DIRECTIONS FOR THIS TASK: Your answer is every line of the material below in which the string "hyperbolic" occurs.

EXTRACTED INFORMATION:
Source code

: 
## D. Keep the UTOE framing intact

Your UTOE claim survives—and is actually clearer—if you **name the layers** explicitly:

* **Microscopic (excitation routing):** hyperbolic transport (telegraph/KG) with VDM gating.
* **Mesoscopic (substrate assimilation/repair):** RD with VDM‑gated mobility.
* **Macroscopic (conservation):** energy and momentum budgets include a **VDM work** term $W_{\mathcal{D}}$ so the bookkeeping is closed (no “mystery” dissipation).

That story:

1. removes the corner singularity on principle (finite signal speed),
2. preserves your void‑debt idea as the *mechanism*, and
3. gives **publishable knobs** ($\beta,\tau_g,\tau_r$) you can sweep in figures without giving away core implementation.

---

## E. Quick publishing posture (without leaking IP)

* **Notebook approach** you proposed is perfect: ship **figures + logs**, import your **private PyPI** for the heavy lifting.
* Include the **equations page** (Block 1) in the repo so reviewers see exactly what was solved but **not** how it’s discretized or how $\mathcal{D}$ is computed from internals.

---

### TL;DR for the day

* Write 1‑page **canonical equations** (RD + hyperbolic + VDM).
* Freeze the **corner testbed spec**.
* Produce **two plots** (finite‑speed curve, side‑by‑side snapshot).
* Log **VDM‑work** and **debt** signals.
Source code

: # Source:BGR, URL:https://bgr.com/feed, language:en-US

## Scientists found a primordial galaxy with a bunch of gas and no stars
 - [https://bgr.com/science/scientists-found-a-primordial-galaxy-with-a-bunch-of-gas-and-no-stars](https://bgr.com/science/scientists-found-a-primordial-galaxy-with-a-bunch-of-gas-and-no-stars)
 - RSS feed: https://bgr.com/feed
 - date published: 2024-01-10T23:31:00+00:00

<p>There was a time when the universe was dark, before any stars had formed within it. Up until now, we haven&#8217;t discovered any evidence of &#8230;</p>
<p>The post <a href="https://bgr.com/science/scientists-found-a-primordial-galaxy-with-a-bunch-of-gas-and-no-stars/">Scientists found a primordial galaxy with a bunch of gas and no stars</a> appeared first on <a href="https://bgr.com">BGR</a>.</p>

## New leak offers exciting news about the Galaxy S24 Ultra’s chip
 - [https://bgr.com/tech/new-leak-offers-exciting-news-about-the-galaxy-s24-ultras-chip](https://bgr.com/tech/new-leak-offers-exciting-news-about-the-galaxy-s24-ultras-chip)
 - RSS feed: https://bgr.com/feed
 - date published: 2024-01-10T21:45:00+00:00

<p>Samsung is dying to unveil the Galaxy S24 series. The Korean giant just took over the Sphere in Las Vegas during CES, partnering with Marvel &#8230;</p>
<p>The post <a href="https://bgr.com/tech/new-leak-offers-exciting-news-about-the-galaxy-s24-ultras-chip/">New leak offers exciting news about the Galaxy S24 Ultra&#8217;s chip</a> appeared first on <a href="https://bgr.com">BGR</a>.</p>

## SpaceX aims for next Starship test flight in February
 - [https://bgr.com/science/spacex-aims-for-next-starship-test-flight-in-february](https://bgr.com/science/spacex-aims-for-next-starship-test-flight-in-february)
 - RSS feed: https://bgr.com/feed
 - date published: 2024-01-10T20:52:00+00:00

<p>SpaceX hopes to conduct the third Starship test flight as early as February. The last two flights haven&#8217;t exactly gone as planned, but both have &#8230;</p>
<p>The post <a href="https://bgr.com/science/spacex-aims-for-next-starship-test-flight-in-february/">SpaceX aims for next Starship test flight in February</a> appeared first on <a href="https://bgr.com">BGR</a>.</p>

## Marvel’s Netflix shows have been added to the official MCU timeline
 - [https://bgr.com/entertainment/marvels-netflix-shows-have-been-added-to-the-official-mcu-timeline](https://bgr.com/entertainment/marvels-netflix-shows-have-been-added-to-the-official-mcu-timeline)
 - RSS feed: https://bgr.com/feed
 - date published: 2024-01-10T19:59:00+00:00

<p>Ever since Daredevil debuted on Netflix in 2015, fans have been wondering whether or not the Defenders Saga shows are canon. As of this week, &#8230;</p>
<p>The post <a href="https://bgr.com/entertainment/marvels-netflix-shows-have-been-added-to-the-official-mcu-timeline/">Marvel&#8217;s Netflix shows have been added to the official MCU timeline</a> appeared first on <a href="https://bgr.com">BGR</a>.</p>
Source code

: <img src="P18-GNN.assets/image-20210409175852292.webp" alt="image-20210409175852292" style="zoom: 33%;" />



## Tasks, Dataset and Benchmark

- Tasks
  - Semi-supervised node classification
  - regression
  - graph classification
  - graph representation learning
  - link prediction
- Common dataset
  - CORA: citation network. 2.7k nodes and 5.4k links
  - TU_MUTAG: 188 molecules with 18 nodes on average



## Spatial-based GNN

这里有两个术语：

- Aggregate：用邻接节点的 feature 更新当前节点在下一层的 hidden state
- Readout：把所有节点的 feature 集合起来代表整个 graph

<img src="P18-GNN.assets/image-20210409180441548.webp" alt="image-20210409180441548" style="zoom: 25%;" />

WRITTEN RESPONSE:
* **Microscopic (excitation routing):** hyperbolic transport (telegraph/KG) with VDM gating.
* Write 1‑page **canonical equations** (RD + hyperbolic + VDM).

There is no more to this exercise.